Starmer’ın İsrail’e Sunduğu Şartlar
İngiltere hükümetinin öne sürdüğü şartlar şu şekilde sıralandı:
- İki devletli çözüme dayalı uzun vadeli bir barış sürecine bağlılık taahhüdü verilmesi.
- Gazze‘deki insani krizi sonlandırmak için somut ve etkili adımlar atılması.
- Batı Şeria‘nın ilhak edilmeyeceğine dair kesin ve net bir güvence sunulması.
Başbakan Starmer, aynı zamanda Hamas‘a da çağrıda bulunarak tüm rehinelerin serbest bırakılmasını ve ateşkesin kabul edilmesini istedi. Starmer, Hamas’ın savaş sonrası Gazze yönetiminde hiçbir rol oynamaması ve silahsızlanması gerektiğini de vurguladı.
Starmer, İngiltere’nin yaşanabilir ve egemen bir Filistin devletini desteklediğini belirterek, “Bu hedef hiç bu zamanki kadar baskı altında olmamıştı” dedi.
Fransa’dan da Benzer Bir Adım
Geçtiğimiz hafta Fransa Cumhurbaşkanı Emmanuel Macron da benzer bir açıklama yaparak, ülkesinin Eylül ayında Filistin’i tanıyacağını duyurmuştu. Ancak Macron, Starmer’dan farklı olarak İsrail’e herhangi bir ön şart sunmadı.

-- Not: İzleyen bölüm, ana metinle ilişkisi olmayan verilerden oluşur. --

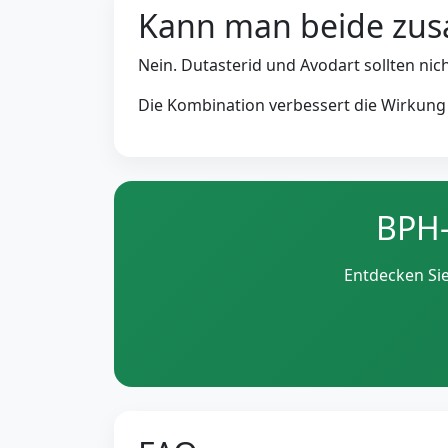
Kann man beide zu
Nein. Dutasterid und Avodart sollten n
Die Kombination verbessert die Wirkung
BPH-
Entdecken Si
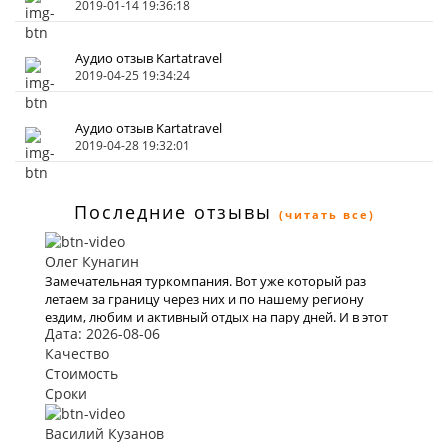
2019-01-14 19:36:18
Аудио отзыв Kartatravel
2019-04-25 19:34:24
Аудио отзыв Kartatravel
2019-04-28 19:32:01
Последние отзывы
(читать все)
Олег Кунагин
Замечательная туркомпания. Вот уже который раз
летаем за границу через них и по нашему региону
ездим, любим и активный отдых на пару дней. И в этот
Дата: 2026-08-06
раз тоже купили очередной тур через них. Вежливый
персонал , дружественный коллектив. Быстро и
Качество
моментально нашли тур по всем нашим параметрам , в
Стоимость
итоге мы выбрали Тур в Уфу на 3 дня. Спасибо всему
Сроки
коллективу кампании. В следующий раз обязательно
воспользуемся вашими услугами .
Василий Кузанов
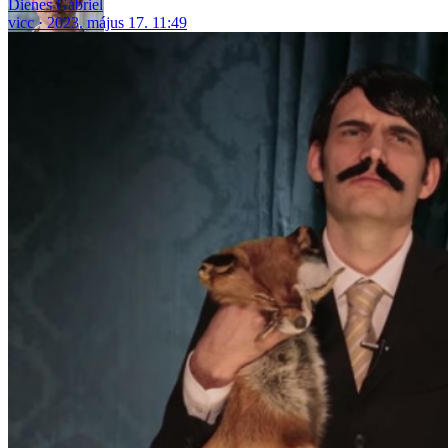
Dienes Gábriel
vicc
2023. május 17. 11:49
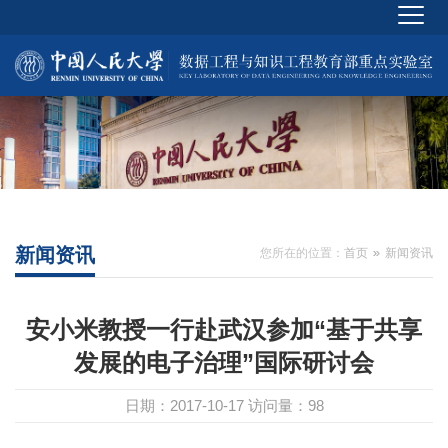
新闻资讯
您所在的位置：
首页
新闻资讯
安小米教授一行赴武汉参加“基于共享
发展的电子治理”国际研讨会
日期：2017-10-17
访问量：
98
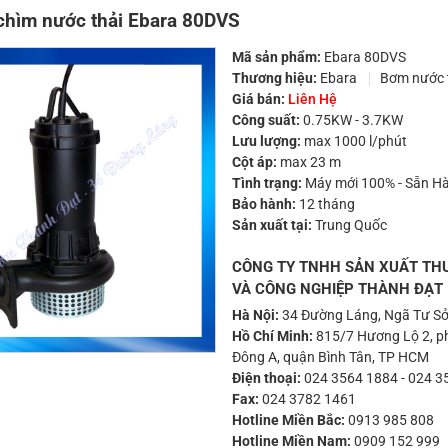
hìm nước thải Ebara 80DVS
Mã sản phẩm:
Ebara 80DVS
Thương hiệu:
Ebara
Bơm nước 
Giá bán:
Liên Hệ
Công suất:
0.75KW - 3.7KW
Lưu lượng:
max 1000 l/phút
Cột áp:
max 23 m
Tình trạng:
Máy mới 100% - Sẵn H
Bảo hành:
12 tháng
Sản xuất tại:
Trung Quốc
CÔNG TY TNHH SẢN XUẤT TH
VÀ CÔNG NGHIỆP THÀNH ĐẠT
Hà Nội:
34 Đường Láng, Ngã Tư Sở
Hồ Chí Minh:
815/7 Hương Lộ 2, ph
Đông A, quận Bình Tân, TP HCM
Điện thoại:
024 3564 1884
-
024 3
Fax:
024 3782 1461
Hotline Miền Bắc:
0913 985 808
Hotline Miền Nam:
0909 152 999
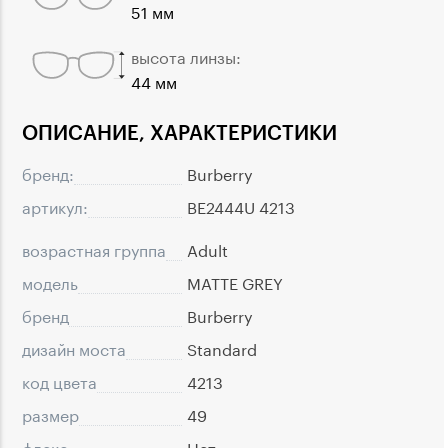
51 мм
высота линзы:
44 мм
ОПИСАНИЕ, ХАРАКТЕРИСТИКИ
бренд:
Burberry
артикул:
BE2444U 4213
возрастная группа
Adult
модель
MATTE GREY
бренд
Burberry
дизайн моста
Standard
код цвета
4213
размер
49
флекс
Нет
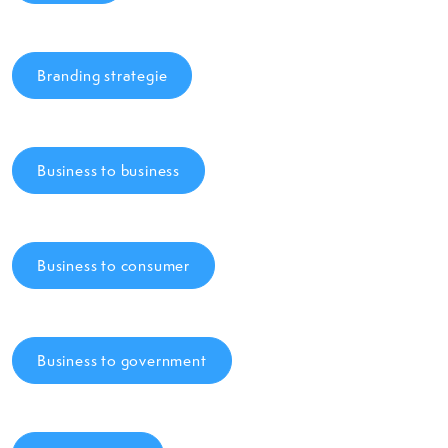
Branding strategie
Business to business
Business to consumer
Business to government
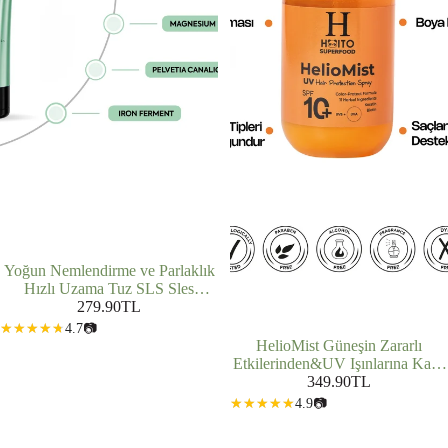
Yoğun Nemlendirme ve Parlaklık
Hızlı Uzama Tuz SLS Sles
İçermeyen Saç Bakım Şampuanı
279.90TL
250ml
4.7
📷
HelioMist Güneşin Zararlı
Etkilerinden&UV Işınlarına Karşı
Koruma Sağlayan Saç Bakım
349.90TL
Spreyi 100ml
4.9
📷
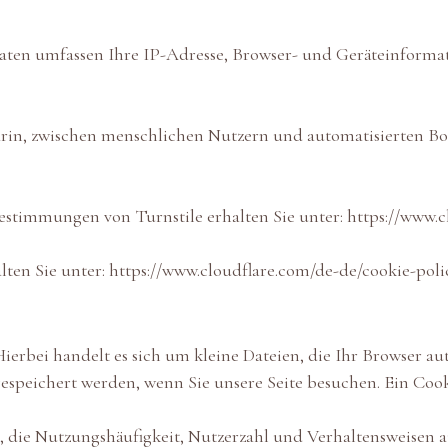
 Daten umfassen Ihre IP-Adresse, Browser- und Geräteinforma
rin, zwischen menschlichen Nutzern und automatisierten Bot
estimmungen von Turnstile erhalten Sie unter:
https://www.c
lten Sie unter:
https://www.cloudflare.com/de-de/cookie-poli
Hierbei handelt es sich um kleine Dateien, die Ihr Browser au
espeichert werden, wenn Sie unsere Seite besuchen. Ein Cooki
u, die Nutzungshäufigkeit, Nutzerzahl und Verhaltensweisen a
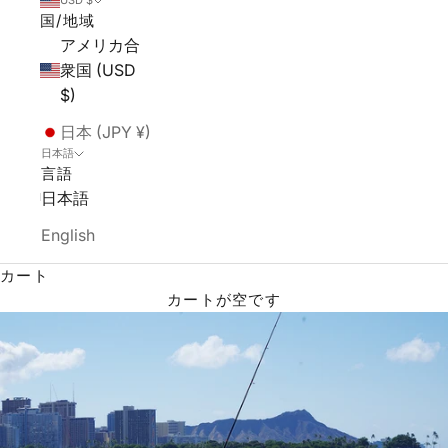
USD $
国/地域
アメリカ合
衆国 (USD
$)
日本 (JPY ¥)
日本語
言語
日本語
English
カート
カートが空です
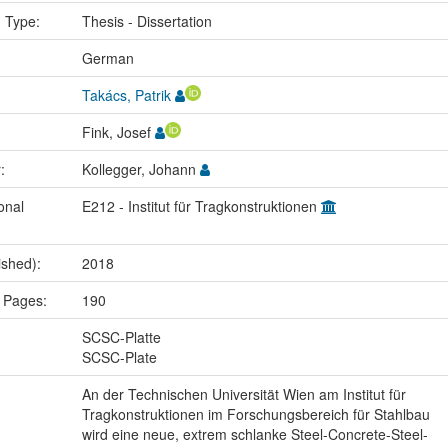
n Type:
Thesis - Dissertation
:
German
Takács, Patrik
Fink, Josef
r:
Kollegger, Johann
onal
E212 - Institut für Tragkonstruktionen
ished):
2018
 Pages:
190
:
SCSC-Platte
SCSC-Plate
An der Technischen Universität Wien am Institut für
Tragkonstruktionen im Forschungsbereich für Stahlbau
wird eine neue, extrem schlanke Steel-Concrete-Steel-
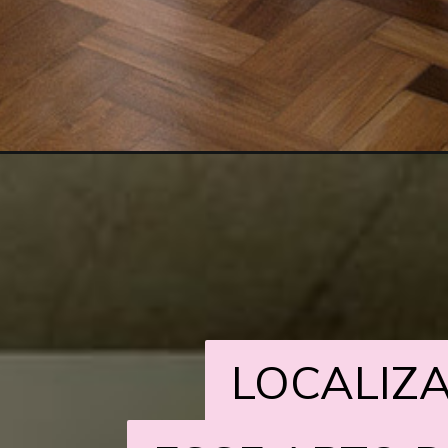
LOCALIZA
LOCALIZA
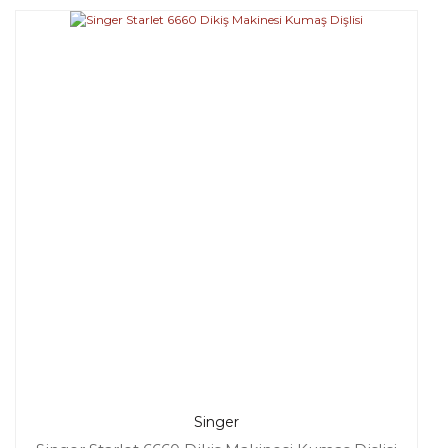
Singer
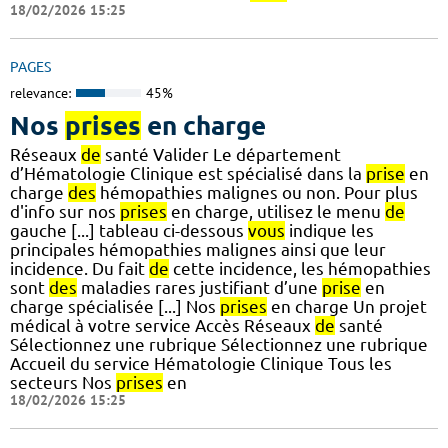
18/02/2026 15:25
PAGES
relevance:
45%
Nos
prises
en charge
Réseaux
de
santé Valider Le département
d’Hématologie Clinique est spécialisé dans la
prise
en
charge
des
hémopathies malignes ou non. Pour plus
d'info sur nos
prises
en charge, utilisez le menu
de
gauche [...] tableau ci-dessous
vous
indique les
principales hémopathies malignes ainsi que leur
incidence. Du fait
de
cette incidence, les hémopathies
sont
des
maladies rares justifiant d’une
prise
en
charge spécialisée [...] Nos
prises
en charge Un projet
médical à votre service Accès Réseaux
de
santé
Sélectionnez une rubrique Sélectionnez une rubrique
Accueil du service Hématologie Clinique Tous les
secteurs Nos
prises
en
18/02/2026 15:25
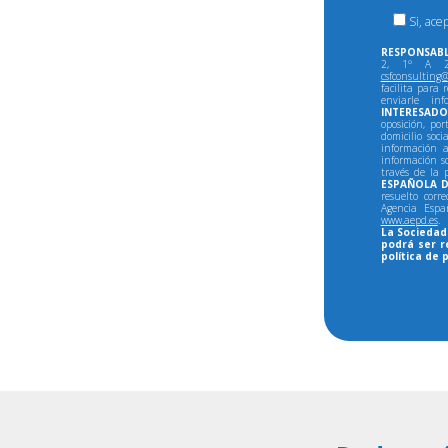
Si, ace
RESPONSABL
2, 1º A 28
csfconsulting@
facilita para 
enviarle in
INTERESADO
oposición, por
domicilio soci
información a
información so
través de la 
ESPAÑOLA D
resuelto corr
Agencia Espa
www.aepd.es
.
La Sociedad 
podrá ser r
política de 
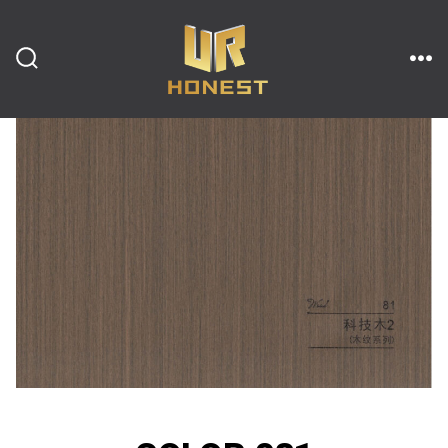
跳
至
内
搜
菜
索
单
开
容
关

24 Temmuz’da sosyal medya üzerinden açıklama yapan Macron, “Bugün acil olan şey, Gazze’deki savaşın sona ermesi ve sivil halkın kurtarılmasıdır. Fransa’nın Ortadoğu’da adil ve sürdürülebilir bir barışa olan tarihi bağlılığı göz önüne alındığında, Filistin devletinin tanınmasına karar verdim. Barış mümkün,” ifadelerini kullanmıştı. Bu gelişmeler, Avrupa’nın önde gelen ülkelerinin Filistin meselesindeki tutumlarında önemli bir değişime işaret ediyor.